***** Data shown

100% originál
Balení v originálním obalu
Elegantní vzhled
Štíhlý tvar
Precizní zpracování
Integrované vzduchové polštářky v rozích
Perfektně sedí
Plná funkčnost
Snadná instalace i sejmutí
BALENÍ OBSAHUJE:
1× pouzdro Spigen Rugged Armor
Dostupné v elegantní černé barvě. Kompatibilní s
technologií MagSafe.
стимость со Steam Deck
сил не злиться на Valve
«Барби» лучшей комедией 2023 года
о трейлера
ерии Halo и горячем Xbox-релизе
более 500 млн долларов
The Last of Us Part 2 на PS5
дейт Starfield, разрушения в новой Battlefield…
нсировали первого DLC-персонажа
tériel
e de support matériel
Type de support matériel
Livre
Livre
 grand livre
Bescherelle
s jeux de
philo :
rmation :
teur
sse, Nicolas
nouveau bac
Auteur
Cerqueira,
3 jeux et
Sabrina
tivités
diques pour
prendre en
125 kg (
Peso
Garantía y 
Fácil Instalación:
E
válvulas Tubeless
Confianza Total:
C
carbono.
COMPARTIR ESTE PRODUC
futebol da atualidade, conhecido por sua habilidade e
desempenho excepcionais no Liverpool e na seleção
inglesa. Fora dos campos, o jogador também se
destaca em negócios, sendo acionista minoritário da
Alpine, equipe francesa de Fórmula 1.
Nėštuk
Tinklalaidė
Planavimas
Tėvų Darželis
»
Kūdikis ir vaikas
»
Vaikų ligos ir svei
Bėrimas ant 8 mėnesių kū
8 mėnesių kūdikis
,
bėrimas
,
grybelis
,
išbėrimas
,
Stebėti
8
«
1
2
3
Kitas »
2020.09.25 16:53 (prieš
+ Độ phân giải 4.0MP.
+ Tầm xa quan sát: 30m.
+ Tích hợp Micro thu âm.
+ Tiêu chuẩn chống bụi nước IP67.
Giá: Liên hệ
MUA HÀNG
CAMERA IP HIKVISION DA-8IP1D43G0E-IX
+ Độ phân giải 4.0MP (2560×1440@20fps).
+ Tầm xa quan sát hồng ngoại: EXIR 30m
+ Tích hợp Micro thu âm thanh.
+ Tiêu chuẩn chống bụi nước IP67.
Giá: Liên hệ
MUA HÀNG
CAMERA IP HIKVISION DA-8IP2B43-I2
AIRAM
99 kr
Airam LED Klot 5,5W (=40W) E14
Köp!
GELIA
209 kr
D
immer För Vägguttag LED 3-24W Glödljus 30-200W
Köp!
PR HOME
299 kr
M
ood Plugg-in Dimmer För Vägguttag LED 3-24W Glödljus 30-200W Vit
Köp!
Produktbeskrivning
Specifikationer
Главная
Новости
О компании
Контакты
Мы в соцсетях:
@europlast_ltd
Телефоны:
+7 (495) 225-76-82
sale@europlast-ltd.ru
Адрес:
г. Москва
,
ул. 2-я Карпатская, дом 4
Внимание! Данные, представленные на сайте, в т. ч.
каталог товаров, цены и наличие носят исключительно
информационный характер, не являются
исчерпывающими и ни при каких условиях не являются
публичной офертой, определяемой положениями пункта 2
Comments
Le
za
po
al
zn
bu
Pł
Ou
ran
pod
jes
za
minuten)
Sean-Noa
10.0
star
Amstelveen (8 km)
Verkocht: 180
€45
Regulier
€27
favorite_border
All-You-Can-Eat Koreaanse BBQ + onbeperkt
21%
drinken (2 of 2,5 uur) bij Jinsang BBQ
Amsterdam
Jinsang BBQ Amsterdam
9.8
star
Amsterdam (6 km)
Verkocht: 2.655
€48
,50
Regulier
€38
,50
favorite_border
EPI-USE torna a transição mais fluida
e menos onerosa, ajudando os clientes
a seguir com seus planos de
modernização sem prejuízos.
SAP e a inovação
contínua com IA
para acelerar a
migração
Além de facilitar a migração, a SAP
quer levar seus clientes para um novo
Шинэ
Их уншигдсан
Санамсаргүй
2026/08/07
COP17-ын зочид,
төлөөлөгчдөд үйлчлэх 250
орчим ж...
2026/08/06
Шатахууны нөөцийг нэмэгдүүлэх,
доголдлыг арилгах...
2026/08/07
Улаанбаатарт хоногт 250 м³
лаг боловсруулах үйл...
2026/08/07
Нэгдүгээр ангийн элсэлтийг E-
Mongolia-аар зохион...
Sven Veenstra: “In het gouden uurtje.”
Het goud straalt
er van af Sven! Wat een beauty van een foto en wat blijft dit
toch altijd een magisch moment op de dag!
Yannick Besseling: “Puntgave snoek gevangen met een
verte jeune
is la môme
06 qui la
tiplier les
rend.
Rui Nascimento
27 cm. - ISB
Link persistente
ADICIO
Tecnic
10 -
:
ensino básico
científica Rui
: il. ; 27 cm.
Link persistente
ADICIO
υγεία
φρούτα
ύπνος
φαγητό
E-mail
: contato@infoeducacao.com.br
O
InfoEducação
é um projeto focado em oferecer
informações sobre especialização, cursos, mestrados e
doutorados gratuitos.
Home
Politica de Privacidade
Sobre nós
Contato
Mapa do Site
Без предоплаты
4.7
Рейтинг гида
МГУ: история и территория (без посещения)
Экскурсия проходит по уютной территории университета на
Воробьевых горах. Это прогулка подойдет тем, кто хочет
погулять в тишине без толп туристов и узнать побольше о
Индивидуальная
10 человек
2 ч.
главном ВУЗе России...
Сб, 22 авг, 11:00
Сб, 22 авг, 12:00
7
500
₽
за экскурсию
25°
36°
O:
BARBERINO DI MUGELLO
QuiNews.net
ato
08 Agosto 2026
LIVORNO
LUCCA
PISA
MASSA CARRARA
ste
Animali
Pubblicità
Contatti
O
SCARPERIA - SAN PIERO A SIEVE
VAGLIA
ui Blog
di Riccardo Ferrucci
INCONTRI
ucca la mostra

**********

### [What you are asked to do]
In the listing above, each line with the word "Glödljus" is to be copied out.

### [Solution for this exercise]
immer För Vägguttag LED 3-24W Glödljus 30-200W
ood Plugg-in Dimmer För Vägguttag LED 3-24W Glödljus 30-200W Vit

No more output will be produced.